### DO THIS
Retype every line of the listing below without changing a single character.

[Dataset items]
-- -- --

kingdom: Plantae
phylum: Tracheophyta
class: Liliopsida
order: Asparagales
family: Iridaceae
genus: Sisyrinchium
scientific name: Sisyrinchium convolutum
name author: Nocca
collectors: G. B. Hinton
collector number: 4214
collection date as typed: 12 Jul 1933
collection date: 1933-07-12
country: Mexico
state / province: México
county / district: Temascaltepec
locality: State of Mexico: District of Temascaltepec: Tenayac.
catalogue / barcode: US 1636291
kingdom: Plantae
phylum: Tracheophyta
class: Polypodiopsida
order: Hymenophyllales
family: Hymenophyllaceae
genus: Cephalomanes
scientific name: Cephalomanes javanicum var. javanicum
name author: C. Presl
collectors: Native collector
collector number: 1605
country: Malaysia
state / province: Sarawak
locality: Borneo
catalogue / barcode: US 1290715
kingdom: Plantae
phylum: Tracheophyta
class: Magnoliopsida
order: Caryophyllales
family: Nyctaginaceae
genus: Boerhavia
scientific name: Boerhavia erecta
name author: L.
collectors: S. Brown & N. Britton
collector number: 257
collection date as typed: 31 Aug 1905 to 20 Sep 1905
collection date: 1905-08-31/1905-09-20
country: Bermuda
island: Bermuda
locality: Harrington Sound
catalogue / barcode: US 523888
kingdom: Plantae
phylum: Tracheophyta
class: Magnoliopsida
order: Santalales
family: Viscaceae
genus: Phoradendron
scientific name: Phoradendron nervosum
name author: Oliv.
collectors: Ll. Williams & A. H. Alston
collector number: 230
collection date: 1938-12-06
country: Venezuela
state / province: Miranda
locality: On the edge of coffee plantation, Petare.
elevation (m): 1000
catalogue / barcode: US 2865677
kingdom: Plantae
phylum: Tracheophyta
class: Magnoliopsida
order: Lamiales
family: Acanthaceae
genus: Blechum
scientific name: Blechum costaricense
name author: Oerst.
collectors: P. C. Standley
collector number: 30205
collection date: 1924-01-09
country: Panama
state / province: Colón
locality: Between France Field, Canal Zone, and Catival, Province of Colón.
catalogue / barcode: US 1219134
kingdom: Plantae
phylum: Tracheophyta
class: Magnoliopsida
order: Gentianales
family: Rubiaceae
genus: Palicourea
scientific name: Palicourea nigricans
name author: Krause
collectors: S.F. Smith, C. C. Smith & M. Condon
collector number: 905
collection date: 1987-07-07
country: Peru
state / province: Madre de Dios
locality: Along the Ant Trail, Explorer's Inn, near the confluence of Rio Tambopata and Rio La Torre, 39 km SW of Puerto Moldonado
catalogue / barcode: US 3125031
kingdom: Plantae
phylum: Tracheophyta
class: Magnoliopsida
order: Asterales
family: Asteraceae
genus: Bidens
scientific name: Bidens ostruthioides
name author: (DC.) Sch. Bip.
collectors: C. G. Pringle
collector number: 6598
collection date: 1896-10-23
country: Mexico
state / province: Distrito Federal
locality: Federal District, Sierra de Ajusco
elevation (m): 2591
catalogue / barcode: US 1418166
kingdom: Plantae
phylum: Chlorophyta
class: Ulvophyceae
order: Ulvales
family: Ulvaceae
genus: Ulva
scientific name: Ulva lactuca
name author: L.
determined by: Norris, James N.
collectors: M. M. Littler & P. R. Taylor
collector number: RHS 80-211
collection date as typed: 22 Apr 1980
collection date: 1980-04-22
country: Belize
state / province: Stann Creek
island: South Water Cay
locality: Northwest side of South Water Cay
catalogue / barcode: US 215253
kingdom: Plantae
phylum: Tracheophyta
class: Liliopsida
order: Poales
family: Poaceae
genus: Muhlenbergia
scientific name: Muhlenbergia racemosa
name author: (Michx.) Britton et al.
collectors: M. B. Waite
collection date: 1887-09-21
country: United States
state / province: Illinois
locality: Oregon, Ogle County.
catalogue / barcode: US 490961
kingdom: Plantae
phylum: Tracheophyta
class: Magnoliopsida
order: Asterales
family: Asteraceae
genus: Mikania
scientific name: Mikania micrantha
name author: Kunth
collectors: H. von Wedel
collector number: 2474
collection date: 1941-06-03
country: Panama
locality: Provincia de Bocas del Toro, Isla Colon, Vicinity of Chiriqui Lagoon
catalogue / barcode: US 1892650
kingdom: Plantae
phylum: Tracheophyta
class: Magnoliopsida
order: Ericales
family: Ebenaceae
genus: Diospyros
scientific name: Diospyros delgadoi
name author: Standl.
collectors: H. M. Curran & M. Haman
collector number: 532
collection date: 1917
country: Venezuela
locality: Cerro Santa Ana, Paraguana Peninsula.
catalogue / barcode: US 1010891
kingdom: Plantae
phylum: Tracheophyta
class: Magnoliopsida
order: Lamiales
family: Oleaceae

-- -- --

### WORKED SOLUTION
kingdom: Plantae
phylum: Tracheophyta
class: Liliopsida
order: Asparagales
family: Iridaceae
genus: Sisyrinchium
scientific name: Sisyrinchium convolutum
name author: Nocca
collectors: G. B. Hinton
collector number: 4214
collection date as typed: 12 Jul 1933
collection date: 1933-07-12
country: Mexico
state / province: México
county / district: Temascaltepec
locality: State of Mexico: District of Temascaltepec: Tenayac.
catalogue / barcode: US 1636291
kingdom: Plantae
phylum: Tracheophyta
class: Polypodiopsida
order: Hymenophyllales
family: Hymenophyllaceae
genus: Cephalomanes
scientific name: Cephalomanes javanicum var. javanicum
name author: C. Presl
collectors: Native collector
collector number: 1605
country: Malaysia
state / province: Sarawak
locality: Borneo
catalogue / barcode: US 1290715
kingdom: Plantae
phylum: Tracheophyta
class: Magnoliopsida
order: Caryophyllales
family: Nyctaginaceae
genus: Boerhavia
scientific name: Boerhavia erecta
name author: L.
collectors: S. Brown & N. Britton
collector number: 257
collection date as typed: 31 Aug 1905 to 20 Sep 1905
collection date: 1905-08-31/1905-09-20
country: Bermuda
island: Bermuda
locality: Harrington Sound
catalogue / barcode: US 523888
kingdom: Plantae
phylum: Tracheophyta
class: Magnoliopsida
order: Santalales
family: Viscaceae
genus: Phoradendron
scientific name: Phoradendron nervosum
name author: Oliv.
collectors: Ll. Williams & A. H. Alston
collector number: 230
collection date: 1938-12-06
country: Venezuela
state / province: Miranda
locality: On the edge of coffee plantation, Petare.
elevation (m): 1000
catalogue / barcode: US 2865677
kingdom: Plantae
phylum: Tracheophyta
class: Magnoliopsida
order: Lamiales
family: Acanthaceae
genus: Blechum
scientific name: Blechum costaricense
name author: Oerst.
collectors: P. C. Standley
collector number: 30205
collection date: 1924-01-09
country: Panama
state / province: Colón
locality: Between France Field, Canal Zone, and Catival, Province of Colón.
catalogue / barcode: US 1219134
kingdom: Plantae
phylum: Tracheophyta
class: Magnoliopsida
order: Gentianales
family: Rubiaceae
genus: Palicourea
scientific name: Palicourea nigricans
name author: Krause
collectors: S.F. Smith, C. C. Smith & M. Condon
collector number: 905
collection date: 1987-07-07
country: Peru
state / province: Madre de Dios
locality: Along the Ant Trail, Explorer's Inn, near the confluence of Rio Tambopata and Rio La Torre, 39 km SW of Puerto Moldonado
catalogue / barcode: US 3125031
kingdom: Plantae
phylum: Tracheophyta
class: Magnoliopsida
order: Asterales
family: Asteraceae
genus: Bidens
scientific name: Bidens ostruthioides
name author: (DC.) Sch. Bip.
collectors: C. G. Pringle
collector number: 6598
collection date: 1896-10-23
country: Mexico
state / province: Distrito Federal
locality: Federal District, Sierra de Ajusco
elevation (m): 2591
catalogue / barcode: US 1418166
kingdom: Plantae
phylum: Chlorophyta
class: Ulvophyceae
order: Ulvales
family: Ulvaceae
genus: Ulva
scientific name: Ulva lactuca
name author: L.
determined by: Norris, James N.
collectors: M. M. Littler & P. R. Taylor
collector number: RHS 80-211
collection date as typed: 22 Apr 1980
collection date: 1980-04-22
country: Belize
state / province: Stann Creek
island: South Water Cay
locality: Northwest side of South Water Cay
catalogue / barcode: US 215253
kingdom: Plantae
phylum: Tracheophyta
class: Liliopsida
order: Poales
family: Poaceae
genus: Muhlenbergia
scientific name: Muhlenbergia racemosa
name author: (Michx.) Britton et al.
collectors: M. B. Waite
collection date: 1887-09-21
country: United States
state / province: Illinois
locality: Oregon, Ogle County.
catalogue / barcode: US 490961
kingdom: Plantae
phylum: Tracheophyta
class: Magnoliopsida
order: Asterales
family: Asteraceae
genus: Mikania
scientific name: Mikania micrantha
name author: Kunth
collectors: H. von Wedel
collector number: 2474
collection date: 1941-06-03
country: Panama
locality: Provincia de Bocas del Toro, Isla Colon, Vicinity of Chiriqui Lagoon
catalogue / barcode: US 1892650
kingdom: Plantae
phylum: Tracheophyta
class: Magnoliopsida
order: Ericales
family: Ebenaceae
genus: Diospyros
scientific name: Diospyros delgadoi
name author: Standl.
collectors: H. M. Curran & M. Haman
collector number: 532
collection date: 1917
country: Venezuela
locality: Cerro Santa Ana, Paraguana Peninsula.
catalogue / barcode: US 1010891
kingdom: Plantae
phylum: Tracheophyta
class: Magnoliopsida
order: Lamiales
family: Oleaceae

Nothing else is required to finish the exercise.